#### [Given data]

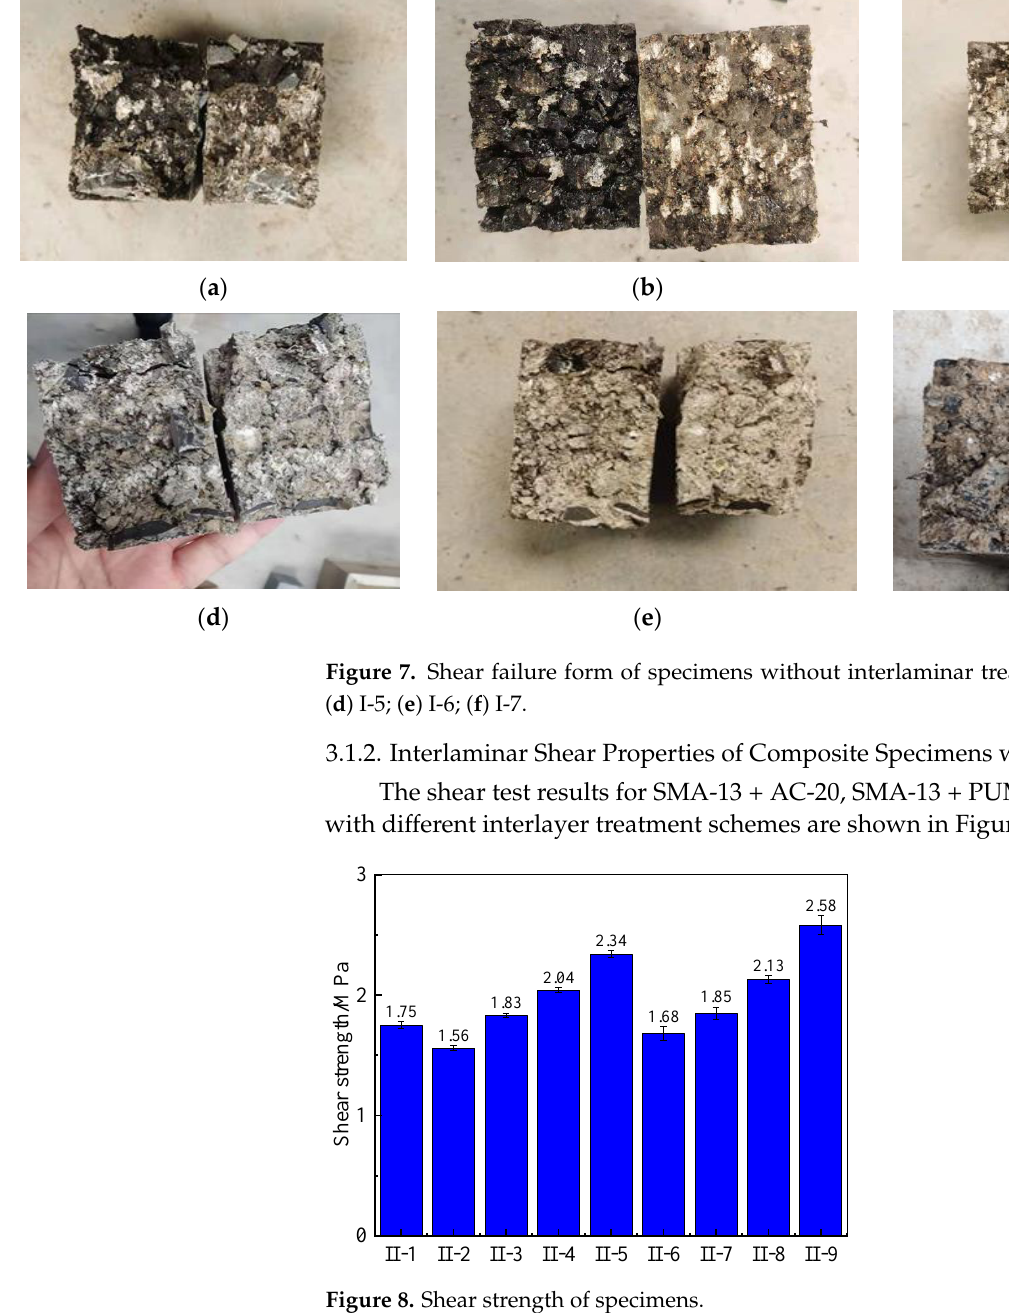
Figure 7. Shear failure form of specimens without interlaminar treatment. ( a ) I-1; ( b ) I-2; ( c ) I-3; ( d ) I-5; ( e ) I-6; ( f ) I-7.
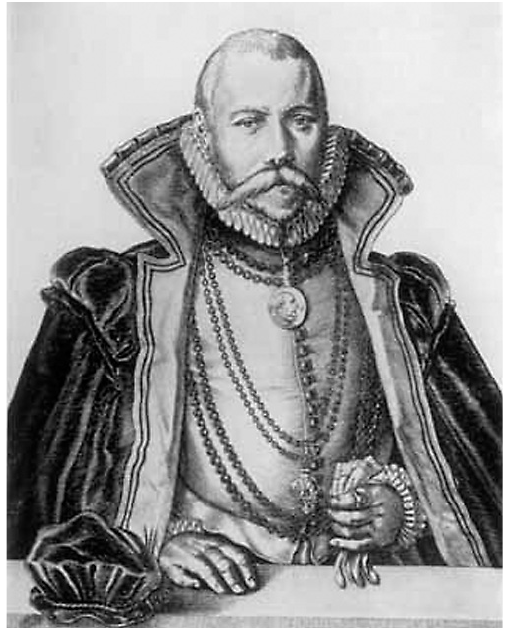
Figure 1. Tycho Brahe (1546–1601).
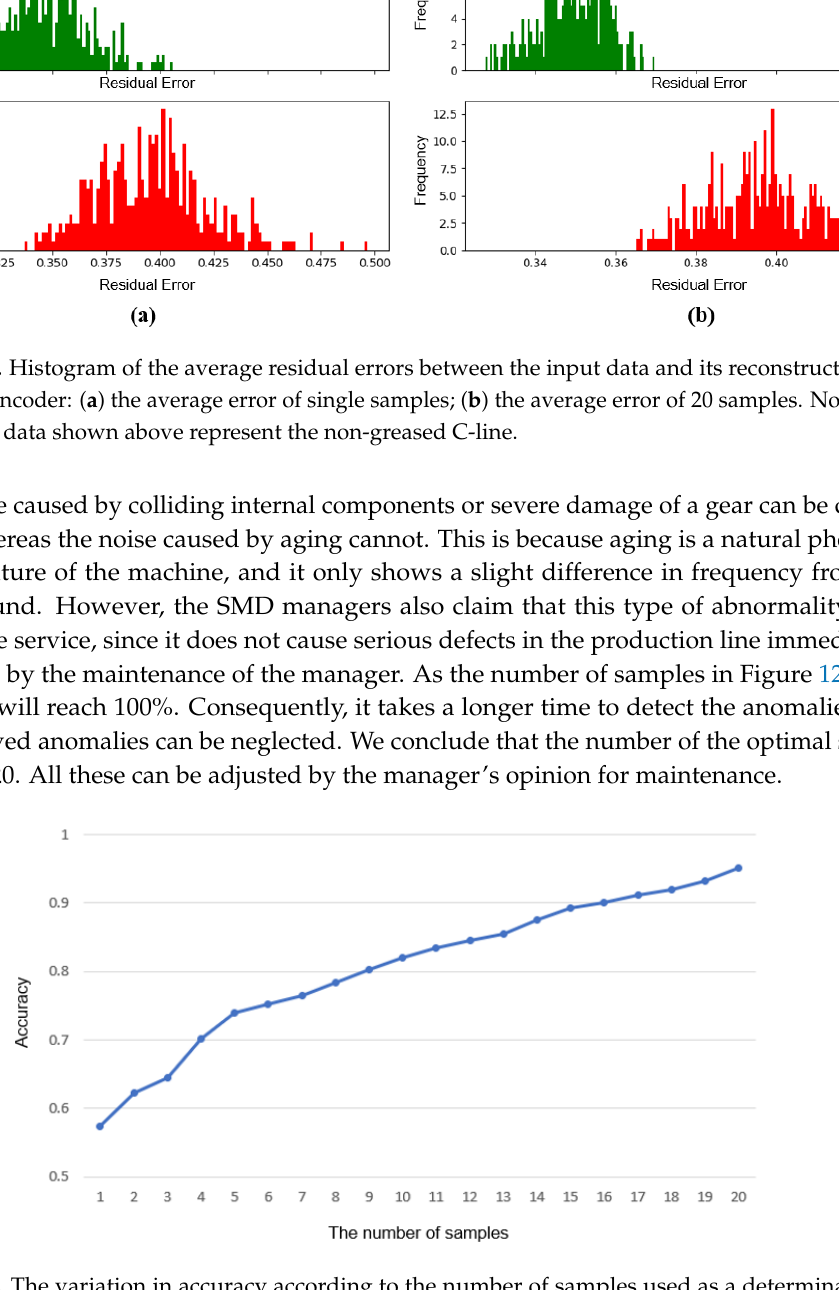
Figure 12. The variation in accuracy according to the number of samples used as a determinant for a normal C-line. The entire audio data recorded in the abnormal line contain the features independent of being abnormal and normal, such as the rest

#### [Assignment]
Copy the listing word for word, excluding its pictures.

#### [Expected answer]
Figure 7. Shear failure form of specimens without interlaminar treatment. ( a ) I-1; ( b ) I-2; ( c ) I-3; ( d ) I-5; ( e ) I-6; ( f ) I-7.
Figure 1. Tycho Brahe (1546–1601).
Figure 12. The variation in accuracy according to the number of samples used as a determinant for a normal C-line. The entire audio data recorded in the abnormal line contain the features independent of being abnormal and normal, such as the rest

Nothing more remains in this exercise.